==== Texte proposé

COUR D'APPEL D'AIX EN PROVENCE
1re Chambre A
ARRÊT AU FOND
DU 22 JANVIER 2013
O.B
N°2013/
Rôle N° 12/04174
Etablissement REGIE DES TRANSPORTS DE [Localité 6]
C/
Syndicat CGT DE LA REGIE DES TRANSPORTS DE [Localité 6]
Grosse délivrée
le :
à :ME MAGNAN
ME BOULAN
Décision déférée à la Cour :
Jugement du Tribunal de Grande Instance de MARSEILLE en date du 26 Janvier 2012 enregistré(e) au répertoire général sous le n° 11/12449.
APPELANTE
LA REGIE DES TRANSPORTS DE [Localité 6] Etablissement Public à caractère Industriel et Commercial, agissant poursuites et diligences de son représentant légal en exercice domicilié en cette qualité en son siège social,10-[Adresse 1]
représentée par la SCP PAUL ET JOSEPH MAGNAN, avocats au barreau d'AIX-EN-PROVENCE,
plaidant par Me Emmanuel TORDJMAN, avocat au barreau de PARIS
INTIME
Syndicat CGT DE LA REGIE DES TRANSPORTS DE [Localité 6] agissant poursuites et diligences de ses représentants légaux, domiciliés en cette qualité audit siège, [Adresse 2]
représentée par la SELARL BOULAN / CHERFILS / IMPERATORE, avocats au barreau d'AIX-EN-PROVENCE,
plaidant par Me Albert HINI, avocat au barreau de MARSEILLE substitué par Me Djaouida KIARED, avocat au barreau de MARSEILLE
*-*-*-*-*
COMPOSITION DE LA COUR
En application des dispositions des articles 785, 786 et 910 du Code de Procédure Civile, l'affaire a été débattue le 10 Décembre 2012 en audience publique, les avocats ne s'y étant pas opposés, devant Monsieur Jean VEYRE, Conseiller, et Monsieur Olivier BRUE, Conseiller, chargés du rapport.
Monsieur Olivier BRUE, Conseiller, a fait un rapport oral à l'audience, avant les plaidoiries.
Ces magistrats ont rendu compte des plaidoiries dans le délibéré de la Cour, composée de :
Monsieur Jean VEYRE, Conseiller faisant fonction de Président
Monsieur Olivier BRUE, Conseiller
Monsieur Hugues FOURNIER, Conseiller
Greffier lors des débats : Mademoiselle Patricia POGGI.
Les parties ont été avisées que le prononcé public de la décision aurait lieu par mise à disposition au greffe le 22 Janvier 2013.
ARRÊT
Contradictoire,
Prononcée par mise à disposition au greffe le 22 Janvier 2013.
Signé par Monsieur Jean VEYRE Président et Mademoiselle Patricia POGGI, greffier auquel la minute de la décision a été remise par le magistrat signataire.
FAITS, PROCÉDURE ET PRÉTENTIONS DES PARTIES :
Vu la requête aux fins d'assigner à jour fixe déposée le 7 septembre 2011 et l'ordonnance d'autorisation d'assigner à jour fixe du 21 septembre 2011.

========
==== Données fournies

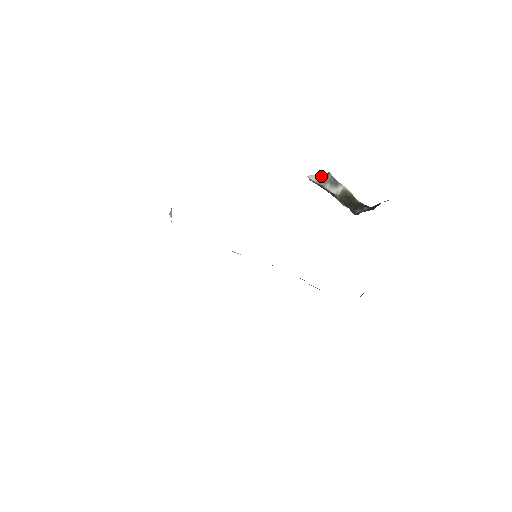
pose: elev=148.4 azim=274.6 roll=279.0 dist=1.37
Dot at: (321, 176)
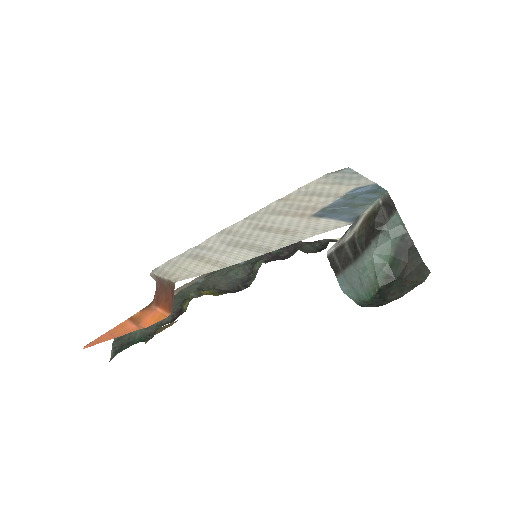
Dot at: (342, 237)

========

◆ **Consigne**
Reprenez la rédaction de l'arrêt de la cour d'appel d'Aix-en-Provence à la suite de sa dernière phrase, qui mentionne l'ordonnance du 21 septembre 2011.

◆ **Réponse**
Vu l'assignation du 11 octobre 2011, par laquelle le Syndicat CGT de La Régie des Transports de [Localité 6] a fait citer la Régie des Transports de [Localité 6] (RTM), devant le Tribunal de Grande Instance de Marseille, aux fins d'obtenir, sa condamnation à retirer du tableau d'affichage de l'entreprise une note d'information du 6 juillet 2011, déclarant sans effet, le préavis de grève déposé le 3 juillet 2011, ce, sous astreinte de 500 € par jour de retard, à compter de la signification de la décision à intervenir, ainsi que son affichage, sous astreinte de 300 € par jour de retard, outre sa condamnation à lui payer les sommes de
10'000 €, à titre de dommages et intérêts et de 2000 €, en application de l'article 700 du Code de procédure civile.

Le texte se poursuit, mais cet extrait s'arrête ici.